§ **Source excerpt**:

▶

[
https://issues.apache.org/jira/browse/HDFS-1612?page=com.atlassian.jira.plugin.system.issuetabpanels:all-tabpanel
]
Joe Crobak updated HDFS-1612:
-----------------------------
Attachment: HDFS-1612.patch
First pass at an update to the hdfs_design doc.
Changes:
* "scale to hundreds of nodes" -> "scale to thousands of nodes"
* Changes to reflect append and hflush features.
* Mention support for user quotas.
* fixed a typo -- stray gg/
* Mention checkpoint and backup nodes.
There are a few other things that might be updated:
* "HDFS does not currently support snapshots but will in a future release" --
but HDFS-233 hasn't been updated since June, 2010.
* "Work is in progress to expose HDFS through the WebDAV protocol" -- either
reference https://github.com/huyphan/HDFS-over-Webdav or remove this? HDFS-225
hasn't been updated since August 2009.
* It's unclear to me if the rebalancing section needs to be updated. The hadoop
balancer is a manual process, AFAIK, so what is there is technically accurate.
> HDFS Design Documentation is outdated
> -------------------------------------
>
> Key: HDFS-1612
> URL: https://issues.apache.org/jira/browse/HDFS-1612
> Project: Hadoop HDFS
> Issue Type: Bug
> Components: documentation
> Affects Versions: 0.20.2, 0.21.0
> Environment:
> http://hadoop.apache.org/hdfs/docs/current/hdfs_design.html#The+Persistence+of+File+System+Metadata
> http://hadoop.apache.org/common/docs/r0.20.2/hdfs_design.html#The+Persistence+of+File+System+Metadata
> Reporter: Joe Crobak
> Priority: Minor
> Attachments: HDFS-1612.patch
>
>
> I was trying to discover details about the Secondary NameNode, and came
> across the description below in the HDFS design doc.

◀

§ **Short exercise 1**: In the HDFS-1612 issue update, how does the patch change the number of nodes HDFS is described as scaling to?
§ **Short exercise 2**: Write the next part of the HDFS-1612 issue update, starting after its final sentence.
The material after this point is separate from the HDFS-1612 issue update.

§ **Information supplied**:

▶

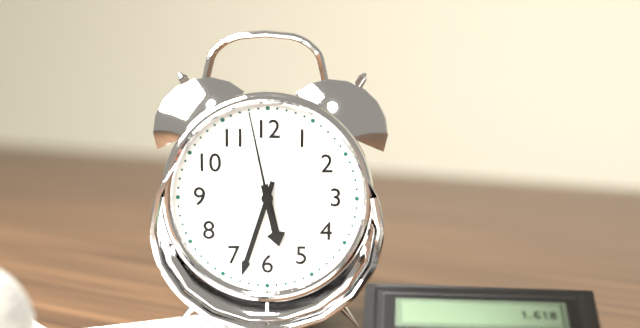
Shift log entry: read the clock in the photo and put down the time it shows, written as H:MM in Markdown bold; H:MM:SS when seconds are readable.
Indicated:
**5:33:58**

◀

§ **Expected answer 1**: It changes "hundreds of nodes" to "thousands of nodes."

§ **Expected answer 2**:
> {quote}
> The NameNode keeps an image of the entire file system namespace and file
> Blockmap in memory. This key metadata item is designed to be compact, such
> that a NameNode with 4 GB of RAM is plenty to support a huge number of files
> and directories. When the NameNode starts up, it reads the FsImage and
> EditLog from disk, applies all the transactions from the EditLog to the
> in-memory representation of the FsImage, and flushes out this new version
> into a new FsImage on disk. It can then truncate the old EditLog because its
> transactions have been applied to the persistent FsImage. This process is
> called a checkpoint. *In the current implementation, a checkpoint only occurs
> when the NameNode starts up. Work is in progress to support periodic
> checkpointing in the near future.*
> {quote}
> (emphasis mine).
> Note that this directly conflicts with information in the hdfs user guide,
> http://hadoop.apache.org/common/docs/r0.20.2/hdfs_user_guide.html#Secondary+NameNode
> and
> http://hadoop.apache.org/hdfs/docs/current/hdfs_user_guide.html#Checkpoint+Node
> I haven't done a thorough audit of that doc-- I only noticed the above
> inaccuracy.
--
This message is automatically generated by JIRA.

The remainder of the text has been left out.